Point-tracking data »
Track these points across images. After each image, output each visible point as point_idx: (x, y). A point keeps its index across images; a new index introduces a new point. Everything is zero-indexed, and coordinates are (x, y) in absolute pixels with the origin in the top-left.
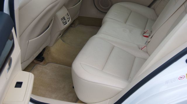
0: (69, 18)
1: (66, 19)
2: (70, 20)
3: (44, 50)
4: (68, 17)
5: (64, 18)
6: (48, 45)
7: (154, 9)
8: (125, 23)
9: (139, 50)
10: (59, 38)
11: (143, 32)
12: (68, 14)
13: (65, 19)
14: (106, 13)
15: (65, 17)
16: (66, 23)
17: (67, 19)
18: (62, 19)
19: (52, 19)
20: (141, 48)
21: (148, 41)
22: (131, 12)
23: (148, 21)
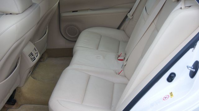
0: (37, 53)
1: (34, 54)
2: (39, 54)
6: (18, 86)
7: (124, 30)
8: (97, 49)
9: (117, 75)
10: (29, 76)
11: (117, 56)
12: (36, 50)
13: (33, 55)
14: (76, 41)
16: (35, 59)
18: (29, 56)
19: (19, 57)
20: (118, 73)
21: (124, 65)
22: (101, 37)
23: (120, 44)
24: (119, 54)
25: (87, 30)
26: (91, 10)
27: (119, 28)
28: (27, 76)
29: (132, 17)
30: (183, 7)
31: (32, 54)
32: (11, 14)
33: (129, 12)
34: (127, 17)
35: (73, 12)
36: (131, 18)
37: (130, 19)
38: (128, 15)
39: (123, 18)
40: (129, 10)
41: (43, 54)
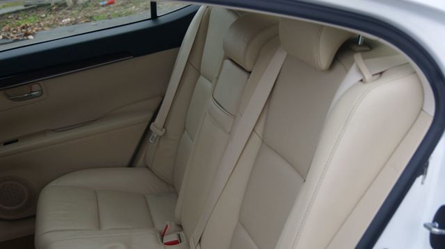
7: (147, 167)
8: (99, 229)
11: (158, 234)
22: (96, 194)
24: (161, 227)
25: (53, 184)
26: (53, 130)
27: (131, 164)
29: (164, 130)
30: (368, 76)
35: (6, 144)
36: (161, 133)
37: (160, 137)
38: (152, 128)
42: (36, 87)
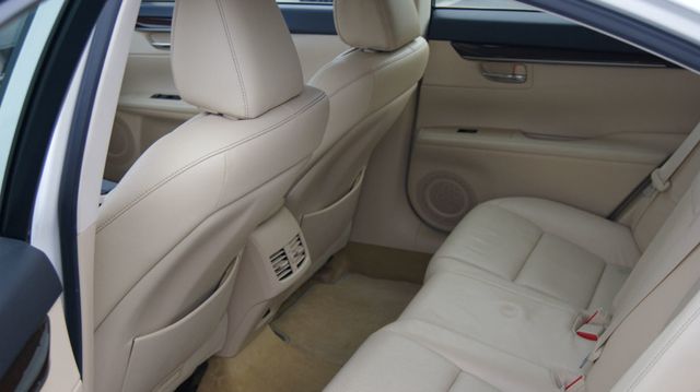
0: (304, 253)
1: (290, 255)
2: (308, 259)
3: (202, 369)
4: (300, 250)
5: (282, 254)
6: (219, 352)
7: (629, 228)
8: (513, 280)
9: (557, 390)
10: (265, 325)
11: (579, 318)
12: (301, 244)
13: (286, 259)
14: (447, 233)
15: (287, 251)
16: (291, 273)
17: (295, 256)
18: (273, 258)
19: (235, 259)
20: (565, 384)
21: (592, 359)
22: (540, 237)
23: (604, 275)
24: (589, 313)
25: (495, 202)
27: (613, 217)
28: (254, 326)
29: (668, 184)
31: (284, 254)
32: (221, 115)
33: (660, 166)
34: (648, 181)
35: (462, 131)
36: (661, 187)
37: (660, 193)
38: (654, 176)
39: (634, 186)
40: (661, 157)
41: (331, 258)
42: (520, 69)
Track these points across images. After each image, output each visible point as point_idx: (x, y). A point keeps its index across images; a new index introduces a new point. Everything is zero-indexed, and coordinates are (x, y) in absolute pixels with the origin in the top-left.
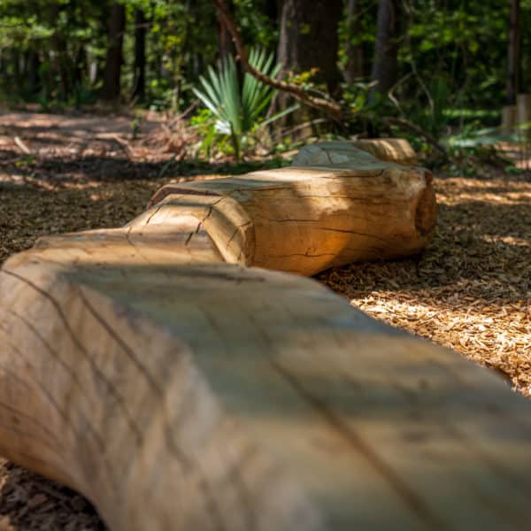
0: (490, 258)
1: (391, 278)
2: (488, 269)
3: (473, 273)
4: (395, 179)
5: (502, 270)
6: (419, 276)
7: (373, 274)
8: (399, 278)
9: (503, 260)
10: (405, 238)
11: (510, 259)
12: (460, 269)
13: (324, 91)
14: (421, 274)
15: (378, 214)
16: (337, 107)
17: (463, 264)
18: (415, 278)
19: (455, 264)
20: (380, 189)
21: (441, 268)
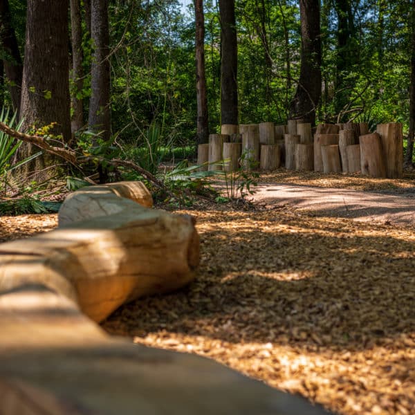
0: (244, 285)
1: (170, 310)
2: (245, 296)
3: (233, 300)
4: (168, 226)
5: (256, 296)
6: (191, 306)
7: (155, 307)
8: (176, 310)
9: (255, 287)
10: (179, 274)
11: (261, 286)
12: (222, 296)
13: (61, 140)
14: (193, 305)
15: (157, 257)
16: (73, 153)
17: (224, 292)
18: (188, 308)
19: (218, 293)
20: (158, 235)
21: (207, 296)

Your objective » Update all of the data above by replacing "absolute pixels" with "image pixels" and keeping everything else the same. Leave the pictures out of your answer.

Answer to this task »
Track these points across images. After each image, output each visible point as point_idx: (x, y). A point keeps its index across images; a new index introduces a new point. Everything is zero-indexed, and coordinates are (x, y) in image pixels with the origin in the top-left.
0: (69, 18)
1: (66, 19)
2: (70, 20)
3: (44, 50)
4: (68, 17)
5: (64, 18)
6: (48, 45)
7: (154, 9)
8: (125, 23)
9: (139, 50)
10: (59, 38)
11: (143, 32)
12: (68, 14)
13: (65, 19)
14: (106, 13)
15: (65, 17)
16: (66, 23)
17: (67, 19)
18: (62, 19)
19: (52, 19)
20: (141, 48)
21: (148, 41)
22: (131, 12)
23: (148, 21)
0: (37, 53)
1: (34, 54)
2: (39, 54)
6: (18, 86)
7: (124, 30)
8: (97, 49)
9: (117, 75)
10: (29, 76)
11: (117, 56)
12: (36, 50)
13: (33, 55)
14: (76, 41)
16: (35, 59)
18: (29, 56)
19: (19, 57)
20: (118, 73)
21: (124, 65)
22: (101, 37)
23: (120, 44)
24: (119, 54)
25: (87, 30)
26: (91, 10)
27: (119, 28)
28: (27, 76)
29: (132, 17)
30: (183, 7)
31: (32, 54)
32: (11, 14)
33: (129, 12)
34: (127, 17)
35: (73, 12)
36: (131, 18)
37: (130, 19)
38: (128, 15)
39: (123, 18)
40: (129, 10)
41: (43, 54)
7: (147, 167)
8: (99, 229)
11: (158, 234)
22: (96, 194)
24: (161, 227)
25: (53, 184)
26: (53, 130)
27: (131, 164)
29: (164, 130)
30: (368, 76)
35: (6, 144)
36: (161, 133)
37: (160, 137)
38: (152, 128)
42: (36, 87)
0: (304, 253)
1: (290, 255)
2: (308, 259)
3: (202, 369)
4: (300, 250)
5: (282, 254)
6: (219, 352)
7: (629, 228)
8: (513, 280)
9: (557, 390)
10: (265, 325)
11: (579, 318)
12: (301, 244)
13: (286, 259)
14: (447, 233)
15: (287, 251)
16: (291, 273)
17: (295, 256)
18: (273, 258)
19: (235, 259)
20: (565, 384)
21: (592, 359)
22: (540, 237)
23: (604, 275)
24: (589, 313)
25: (495, 202)
27: (613, 217)
28: (254, 326)
29: (668, 184)
31: (284, 254)
32: (221, 115)
33: (660, 166)
34: (648, 181)
35: (462, 131)
36: (661, 187)
37: (660, 193)
38: (654, 176)
39: (634, 186)
40: (661, 157)
41: (331, 258)
42: (520, 69)
Track these points across images. After each image, output each visible point as point_idx: (x, y). A point keeps its index across images; a new index introduces a new point. Everything is zero-indexed, and coordinates are (x, y) in image pixels with the origin in the top-left.
0: (490, 258)
1: (391, 278)
2: (488, 269)
3: (473, 273)
4: (395, 179)
5: (502, 270)
6: (419, 276)
7: (373, 274)
8: (399, 278)
9: (503, 260)
10: (405, 238)
11: (510, 259)
12: (460, 269)
13: (324, 91)
14: (421, 274)
15: (378, 214)
16: (337, 107)
17: (463, 264)
18: (415, 278)
19: (455, 264)
20: (380, 189)
21: (441, 268)
0: (244, 285)
1: (170, 310)
2: (245, 296)
3: (233, 300)
4: (168, 226)
5: (256, 296)
6: (191, 306)
7: (155, 307)
8: (176, 310)
9: (255, 287)
10: (179, 274)
11: (261, 286)
12: (222, 296)
13: (61, 140)
14: (193, 305)
15: (157, 257)
16: (73, 153)
17: (224, 292)
18: (188, 308)
19: (218, 293)
20: (158, 235)
21: (207, 296)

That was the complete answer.